◆ **Problem requirements**:
Collect every line in the records below that contains the word "Goku".

Before-and-after change data:

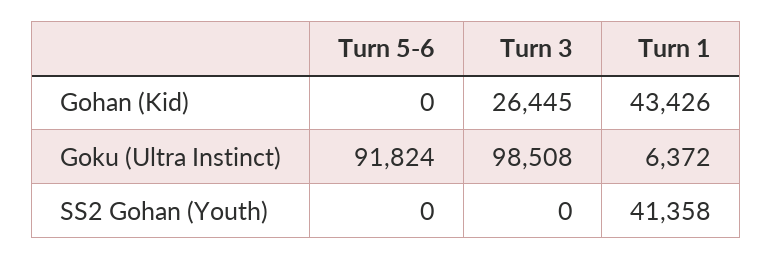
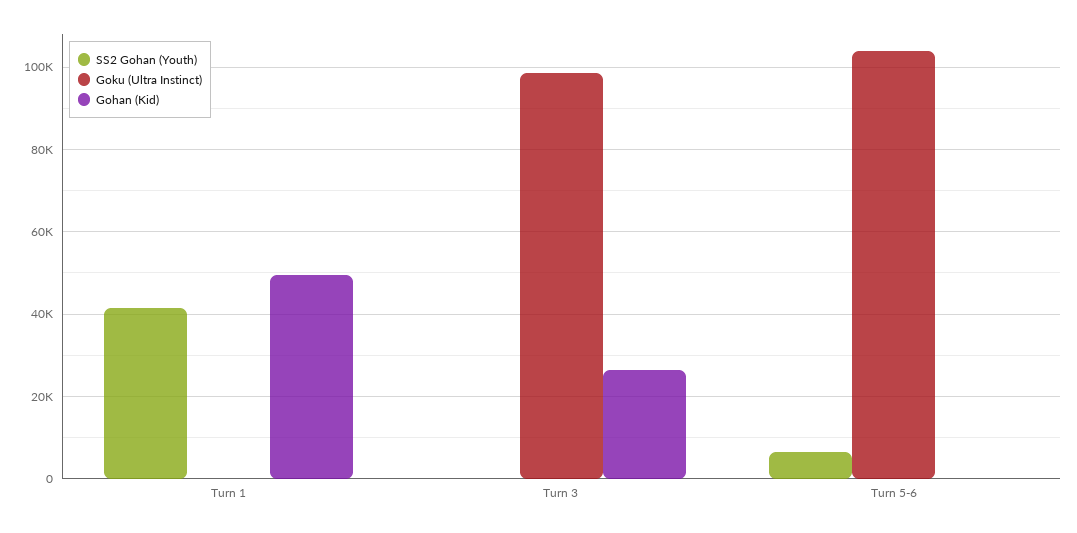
Gohan (Kid), Turn 1: 43426 -> 50000
Goku (Ultra Instinct), Turn 5-6: 91824 -> 104000
Goku (Ultra Instinct), Turn 1: 6372 -> 0
SS2 Gohan (Youth), Turn 5-6: 0 -> 6000

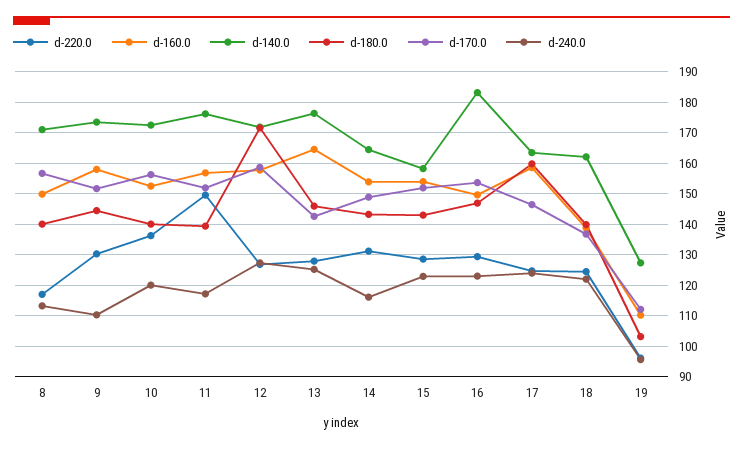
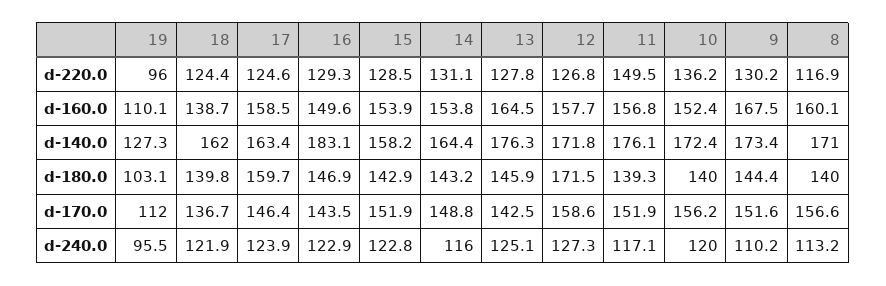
d-160.0, 8: 150 -> 160.1
d-160.0, 9: 158 -> 167.5
d-170.0, 16: 154 -> 143.5

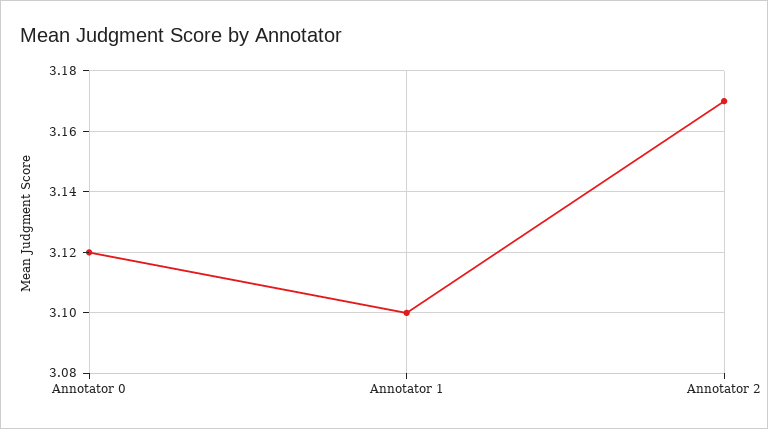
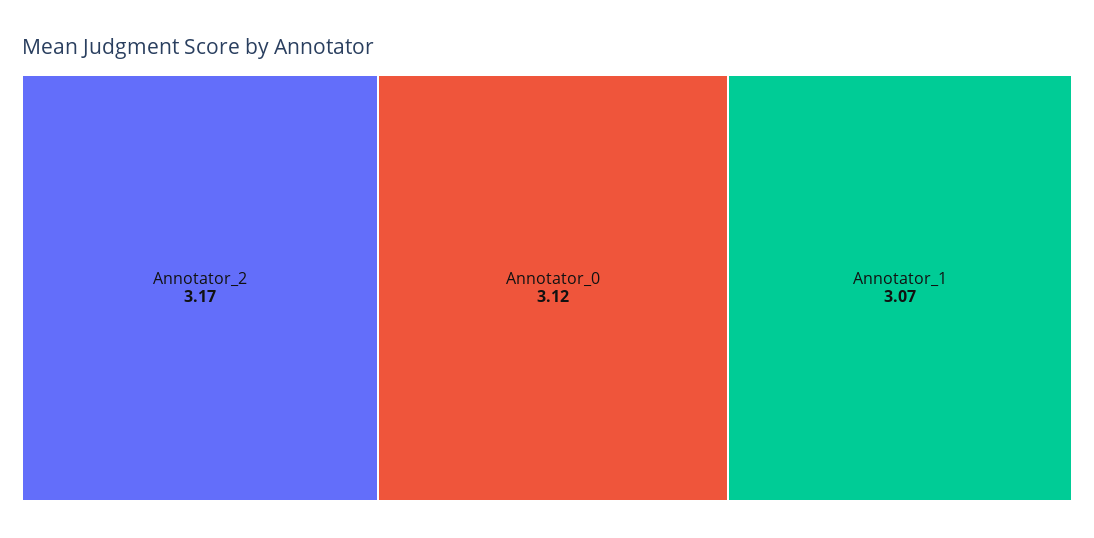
Annotator 1: 3.1 -> 3.07

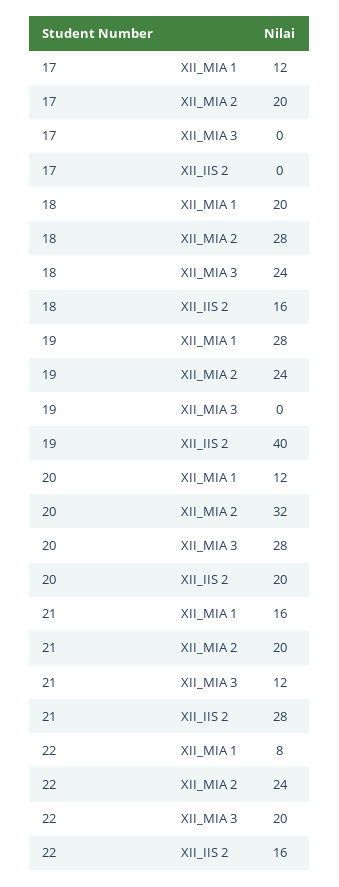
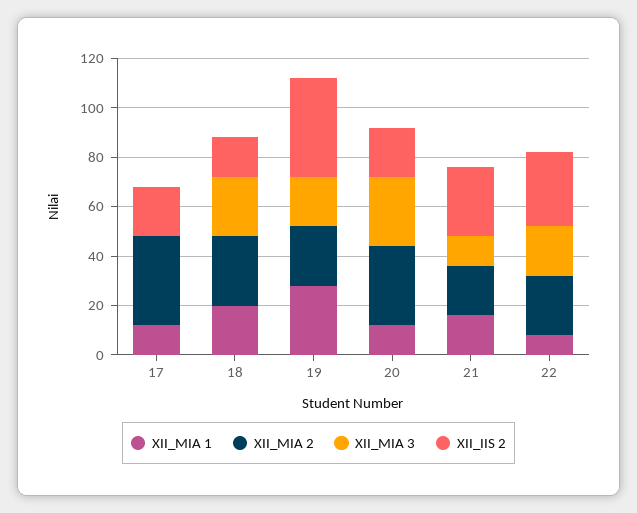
XII_MIA 2, 17: 20 -> 35
XII_IIS 2, 17: 0 -> 20
XII_MIA 3, 19: 0 -> 20
XII_IIS 2, 22: 16 -> 30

◆ **Exercise result**:
Goku (Ultra Instinct), Turn 5-6: 91824 -> 104000
Goku (Ultra Instinct), Turn 1: 6372 -> 0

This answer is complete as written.